Google Data Leak 2024

In recent weeks, the SEO community has been actively discussing the leaked Google Search API documentation. While these revelations don’t necessarily change our daily SEO strategies–many of which are still designed to optimize toward these signals either directly or indirectly–they've highlighted several contradictions from Google's PR teams over the years.

With thousands of documents leaked, I must admit that while I have taken a look into the documentation and reviewed media reports on the release, I cannot claim to have read every page of the documentation.

In this post, we'll break down the most notable insights we've gathered and provide high-level takeaways on what stood out the most.

How Did The Google Leak Happen?

Originally released on March 13 on GitHub by a bot called yoshi-code-bot, the documentation was then shared with Rand Fishkin on May 5th when he received an email from someone with access to the API documentation. In his article published on May 27th, Rand highlights several contradictions in Google's PR teams. These include repeated denials that click-centric user signals are used, that subdomains are ranked separately, that a sandbox exists for newer websites, and that a domain’s age is collected or considered, among many others.

What New Things Did We Learn From The Google Data Leak?

We’ve reviewed numerous articles to better understand the implications of these leaks for the future of SEO. Here's what we've uncovered:

Google uses its own Domain Authority Score

Google utilizes a form of "site authority" metric. While it may not directly correlate with Moz’s "Domain Authority" or other similar “authority” scores, Google does have a backend system to measure this. Currently, the exact calculation and the weight of this metric in ranking signals remain unclear.

Google NavBoost and Use of Click Data

Google uses a system called "NavBoost" in its ranking algorithm, as revealed during their antitrust trial. This documentation disclosed that NavBoost includes a module entirely focused on click signals, despite Google's prior claims to the contrary. It factors in metrics such as "good" clicks, "bad" clicks, "long" clicks, and more. While the extent of its impact on ranking and how clicks are rated remains unclear, it's important to note that there are safeguards in place to prevent abuse, including cookie history, logged-in Chrome data, and pattern detection.

NavBoost also evaluates queries based on user intent. For example, if users frequently click on videos for a specific query, this behavior will influence how video features are displayed in the SERP.

Subdomain vs. Subdirectory vs. Root

There is evidence suggesting that Google treats different levels of a site—such as subdomains, root domains, and individual URLs—differently. They score clicks for each level separately, indicating that click data might be weighted differently based on these distinctions.

Chrome User Data

One of the page quality modules includes a metric for views from Chrome. In my opinion, this is less about using Chrome users as a direct ranking signal and more about analyzing user behavior, clicks, and other interactions to gain overall insights.

Domain Registration Data

Google stores domain registration information, likely to monitor changes in domain ownership, expiration dates, and other related activities.

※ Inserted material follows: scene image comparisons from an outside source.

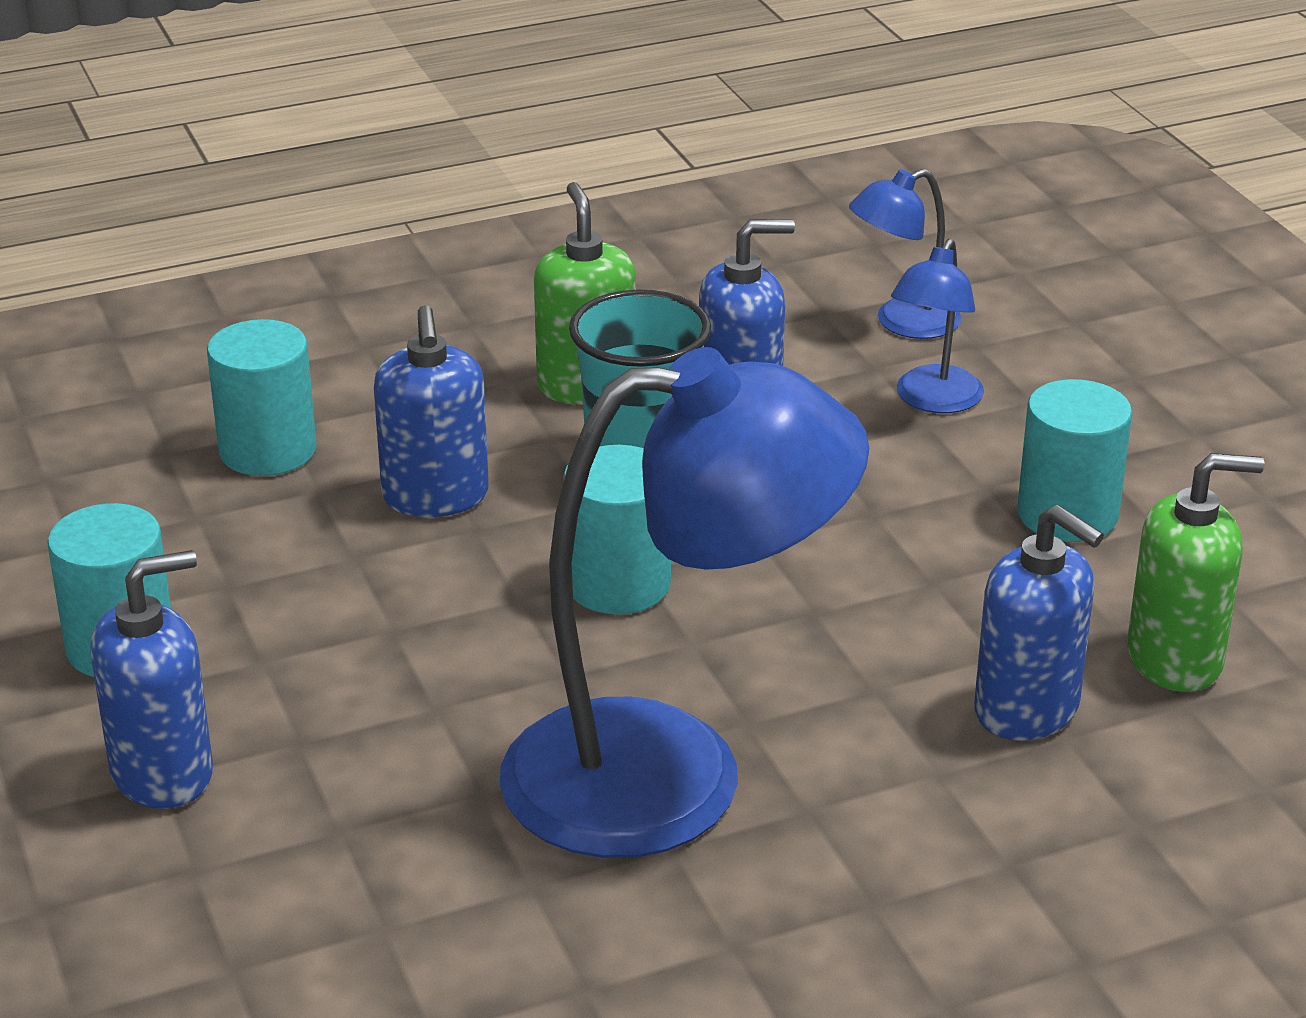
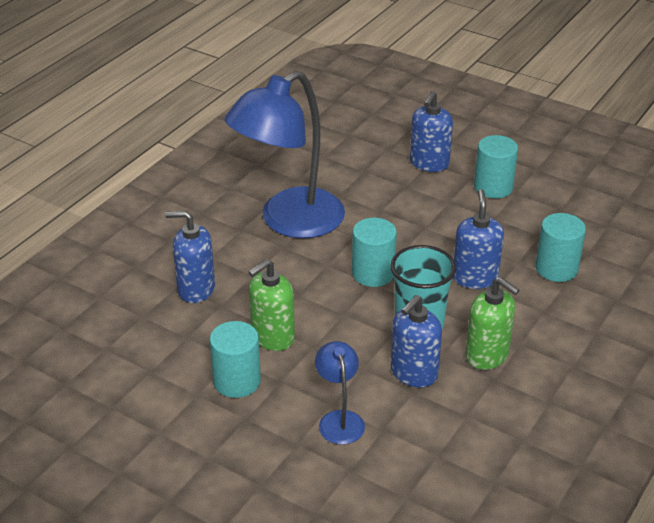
camera: 145 degrees right, 5 degrees up
(435, 496) = (475, 278): blue soap dispenser -> blue soap dispenser turned 45 degrees clockwise
(902, 323) = (396, 466): blue lamp -> none
(1175, 659) = (155, 331): green soap dispenser -> green soap dispenser (272, 337)

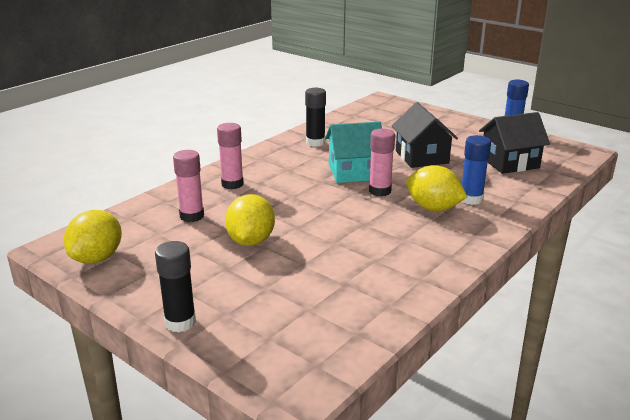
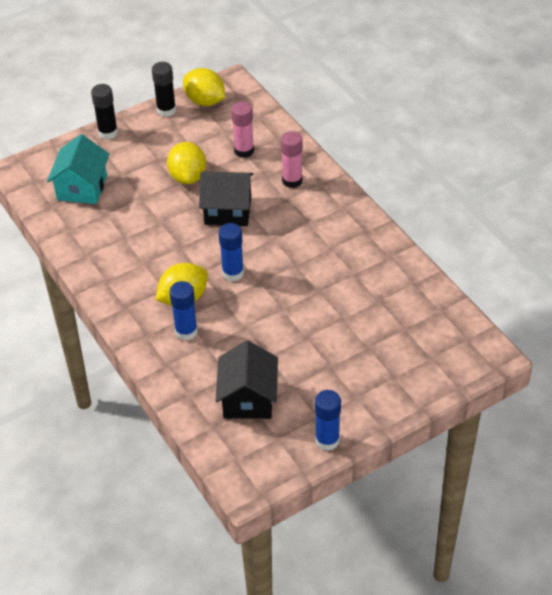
camera: 110 degrees right, 20 degrees up
(251, 241) = (188, 177): yellow lemon -> yellow lemon turned 60 degrees clockwise
(315, 142) = (366, 256): black glue stick -> black glue stick (166, 110)
(354, 172) = (280, 266): turquoise house -> turquoise house (82, 187)
(380, 191) = (233, 273): pink glue stick -> blue glue stick
(422, 157) = (293, 330): black house -> black house (227, 210)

What The Leak Tells Us About How Google Treats Content

While most of the leaked information about content falls right in line with what Google has considered “best practices” for a long time, there are some new takeaways and insights:

Documents get truncated, so placing the most important content early is beneficial.
Short content is scored for originality, suggesting that heavily relying on AI is not advisable.
There is a keyword stuffing score, indicating that abusing keywords still has a negative impact on how Google measures “quality” content.
Page titles are still measured on how well they match queries, but there is no character counting measure. Therefore, longer titles could help drive rankings, though shorter titles are probably better at driving clicks. As noted above, clicks and CTR are important factors.
Dates are factored in, therefore setting a date and being consistent is important. For example, you don’t want to specify a date in a URL and then contradict it in the content itself.
Google does store “author data”, which in my opinion could be part of how they are actively measuring E-E-A-T.
Content related to YMYL (Your Money, Your Life), including topics focused on health, financial well-being, and similar topics are scored differently. They also have a predictor for "fringe queries", or queries they have not seen before, to help determine whether or not they fall under the YMYL category. While we already know these sites face higher scrutiny, the documentation confirms this.
Staying on topic is crucial. Google uses site embedding and vectors to determine how well a page sticks to its topic.
Certain industries and topics are seen as likely targets for misinformation, propaganda, and other related issues. The leaked documentation references flags for sites they consider an authority in a topic, suggesting those sites are “whitelisted” and more likely to rank highly. For instance, sites containing political and election information might be flagged as “isElectionAuthority”.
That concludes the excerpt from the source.